Zain Khan Achieving High Availability Using Modern Practices · Zain Khan

Achieving High Availability Using Modern Practices

 ·   3 min read

The bank’s customers expect ours services to be available 24/7 i.e. have high availability. High availability (HA) is the ability of a system to operate continuously without failing for a designated period of time. This paper explores modern architectural best practices to enable HA.

Greenfield applications

HA should not be an infrastructure dependency. Applications must provide application level fault tolerance and resilience. This can be achieved by:

1. Stateless user session architecture

State in this context refers to state specific to a particular user session. Ensure your business logic doesn’t depend on storing session state in memory and/or on disk between operations. If session state needs to be stored it should be done client side via token based authentication rather than session based authentication. Complex applications may wish to use the token to store a session ID and store session state server side in a separate database or caching layer.

This type of configuration enables HA as multiple business logic processes/containers/servers etc can be run simultaneously behind a load balancer; if one instance fails another one seamlessly takes over with zero down time. The load balancer should be configured with no persistence, sticky sessions, session affinity etc - this is an indication of a truly stateless architecture.
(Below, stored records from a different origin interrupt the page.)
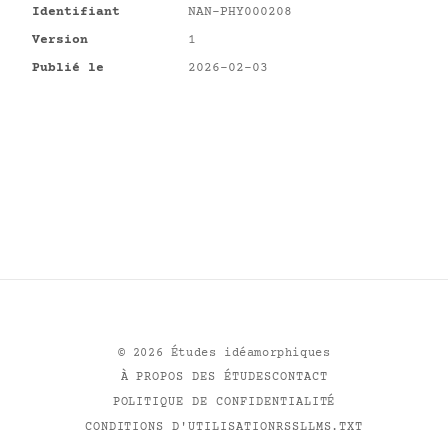
Identifiant
NAN-PHY000208
Version
1
Publié le
2026-02-03
©
2026
Études idéamorphiques
À PROPOS DES ÉTUDES
CONTACT
POLITIQUE DE CONFIDENTIALITÉ
CONDITIONS D'UTILISATION
RSS
LLMS.TXT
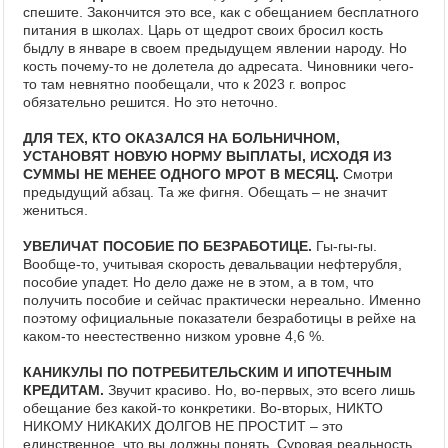
спешите. Закончится это все, как с обещанием бесплатного
питания в школах. Царь от щедрот своих бросил кость
быдлу в январе в своем предыдущем явлении народу. Но
кость почему-то не долетела до адресата. Чиновники чего-
то там невнятно пообещали, что к 2023 г. вопрос
обязательно решится. Но это неточно.
ДЛЯ ТЕХ, КТО ОКАЗАЛСЯ НА БОЛЬНИЧНОМ,
УСТАНОВЯТ НОВУЮ НОРМУ ВЫПЛАТЫ, ИСХОДЯ ИЗ
СУММЫ НЕ МЕНЕЕ ОДНОГО МРОТ В МЕСЯЦ.
Смотри
предыдущий абзац. Та же фигня. Обещать – не значит
жениться.
УВЕЛИЧАТ ПОСОБИЕ ПО БЕЗРАБОТИЦЕ.
Гы-гы-гы.
Вообще-то, учитывая скорость девальвации нефтерубля,
пособие упадет. Но дело даже не в этом, а в том, что
получить пособие и сейчас практически нереально. Именно
поэтому официальные показатели безработицы в рейхе на
каком-то неестественно низком уровне 4,6 %.
КАНИКУЛЫ ПО ПОТРЕБИТЕЛЬСКИМ И ИПОТЕЧНЫМ
КРЕДИТАМ.
Звучит красиво. Но, во-первых, это всего лишь
обещание без какой-то конкретики. Во-вторых, НИКТО
НИКОМУ НИКАКИХ ДОЛГОВ НЕ ПРОСТИТ – это
единственное, что вы должны понять. Суровая реальность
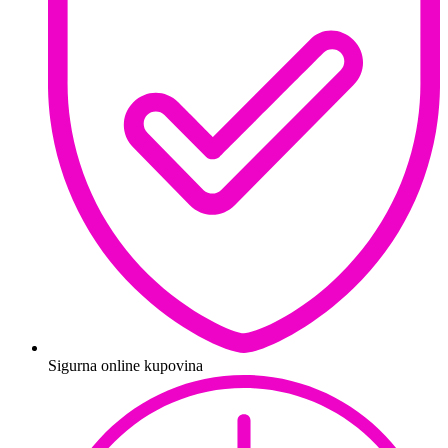
Sigurna online kupovina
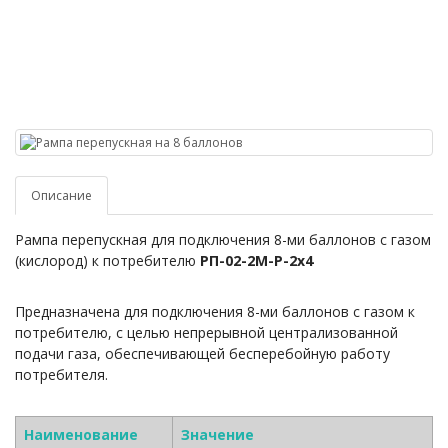
Описание
Рампа перепускная
для подключения 8-ми баллонов с газом
(кислород) к потребителю
РП-02-2М-Р-2х4
Предназначена для подключения 8-ми баллонов с газом к
потребителю, с целью непрерывной централизованной
подачи газа, обеспечивающей бесперебойную работу
потребителя.
Наименование
Значение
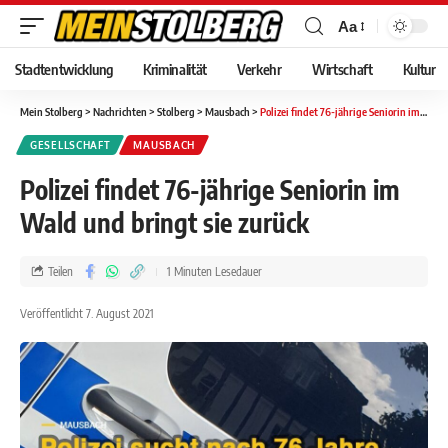
Aa
Stadtentwicklung
Kriminalität
Verkehr
Wirtschaft
Kultur
Mein Stolberg
>
Nachrichten
>
Stolberg
>
Mausbach
>
Polizei findet 76-jährige Seniorin im Wald und bringt sie zurück
GESELLSCHAFT
MAUSBACH
Polizei findet 76-jährige Seniorin im
Wald und bringt sie zurück
Teilen
1 Minuten Lesedauer
Veröffentlicht 7. August 2021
2. Store application state in a persistence tier

Session state is specific to a single user session, application state applies to all users and sessions. If the application needs to store state this should be done via a separate persistence tier; usually this is a database. A bunch of business logic processes/containers/servers can connect to the database to read and write application state. Delegating state to the database enables the business logic to be easily horizontally scailable and hence fault tolerant.

This type of configuration enables HA as multiple business logic processes/containers/servers etc can be run simultaneously behind a load balancer; if one instance fails another one seamlessly takes over with zero down time. The load balancer should be configured with no persistence, sticky sessions, session affinity etc - this is an indication of a truly stateless architecture.
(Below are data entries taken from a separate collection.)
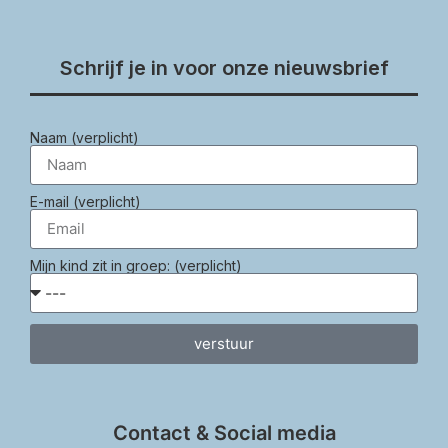
Schrijf je in voor onze nieuwsbrief
Naam (verplicht)
E-mail (verplicht)
Mijn kind zit in groep: (verplicht)
verstuur
Contact & Social media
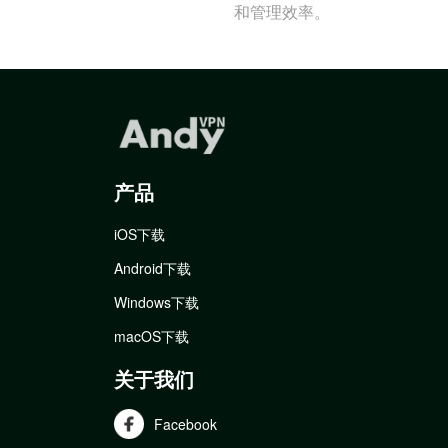
和管理效率。
产品
iOS下载
Android下载
Windows下载
macOS下载
关于我们
Facebook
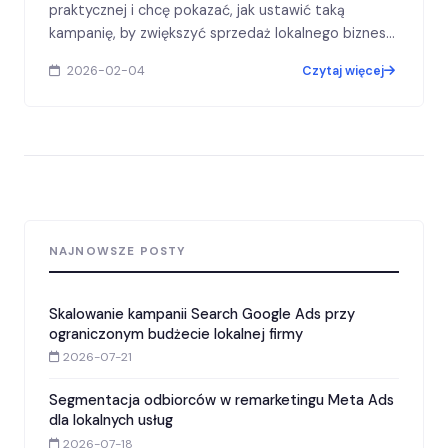
praktycznej i chcę pokazać, jak ustawić taką
kampanię, by zwiększyć sprzedaż lokalnego biznesu.
Skupię się na decyzjach strategicznych,…
2026-02-04
Czytaj więcej
NAJNOWSZE POSTY
Skalowanie kampanii Search Google Ads przy
ograniczonym budżecie lokalnej firmy
2026-07-21
Segmentacja odbiorców w remarketingu Meta Ads
dla lokalnych usług
2026-07-18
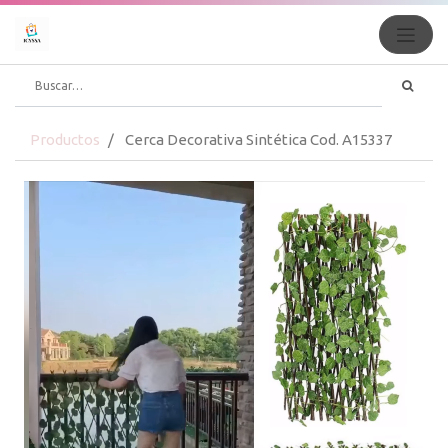
Productos
Cerca Decorativa Sintética Cod. A15337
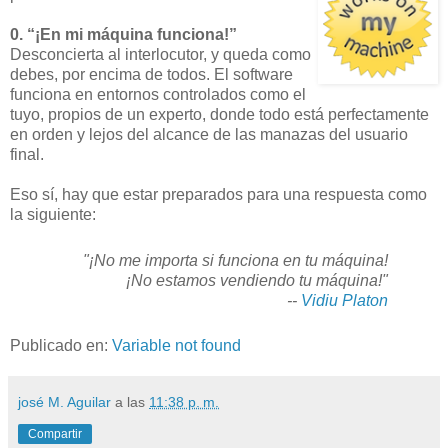
0. “¡En mi máquina funciona!”
Desconcierta al interlocutor, y queda como
debes, por encima de todos. El software
funciona en entornos controlados como el
tuyo, propios de un experto, donde todo está perfectamente
en orden y lejos del alcance de las manazas del usuario
final.
Eso sí, hay que estar preparados para una respuesta como
la siguiente:
"¡No me importa si funciona en tu máquina!
¡No estamos vendiendo tu máquina!"
--
Vidiu Platon
Publicado en:
Variable not found
josé M. Aguilar
a las
11:38 p. m.
Compartir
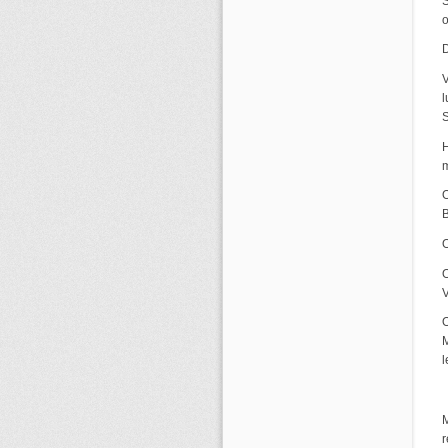
S
D
V
l
S
H
m
O
O
O
O
M
l
M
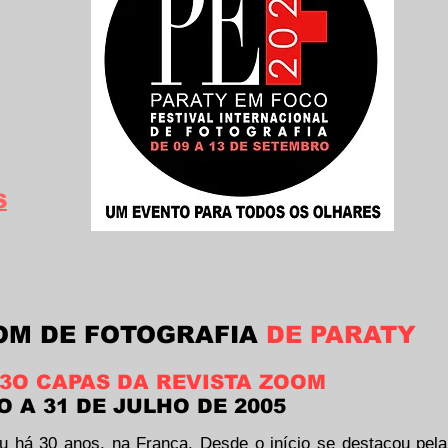
S
OM DE FOTOGRAFIA
DE PARATY
3O CAPAS DA REVISTA ZOOM
O A 31 DE JULHO DE 2005
 há 30 anos, na França. Desde o início se destacou pel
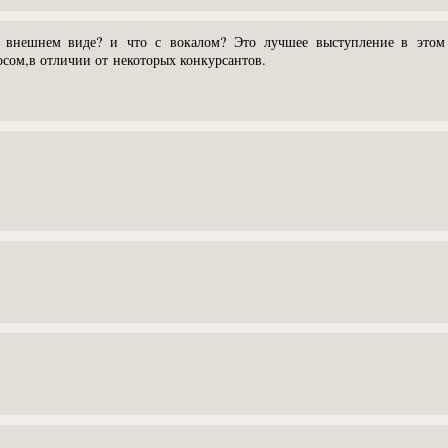
 внешнем виде? и что с вокалом? Это лучшее выступление в этом 
осом,в отличии от некоторых конкурсантов.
3. Appropriate software architecture pattern

There are a variety of software architecture patterns (e.g. monolith, microkernal, event-driven, microservices etc). One isn’t better than the other. Each is suited to a a different use case. Careful consideration needs to be taken which picking a pattern. Monolithic software architecture pattern can be used to develop a small, low critically, internal application. However microservice based software architecture is a better approach for a large scale customer facing application where HA is important.

4. Utilize cloud technologies for hosting

Both private and pubic cloud provide PaaS and CaaS offerings to host applications. PaaS and CaaS are designed to provide high availability if applications are configured appropriately. Building and maintaining infrastructure that is HA to host code is taken care of by PaaS and CaaS, developers can focus on delivering business value.

Legacy applications

For legacy applications the following approach should be used (in this order):

1. Refactor the application

Refactored the application using techniques in the “Greenfield” section above. For example refactor to stateless microservices on PaaS with a database peristance tier.

2. Containerise

Where the application can be containerised we should look to use CaaS over IaaS. The CaaS platform has the added benefit of being able to provide resilience.

For third party apps, the vendor may provide a container image for the app or the app can be containerised using NWG capabilities. The vendor must support the containerised version of the app.

For legacy applications that are stateful (i.e. store session or application state where the business logic is run) the CaaS deployment should be configured to use a Persistent Volume to store state with a “replica set” value of 1 and appropriate probes configured for application level monitoring.

3. ECP IaaS Fallback

Where no other option is available, the application can be deployed onto IaaS. IaaS will provide protection against physical host and guest OS failure but this cannot be considered a HA setup as there is no application level protection.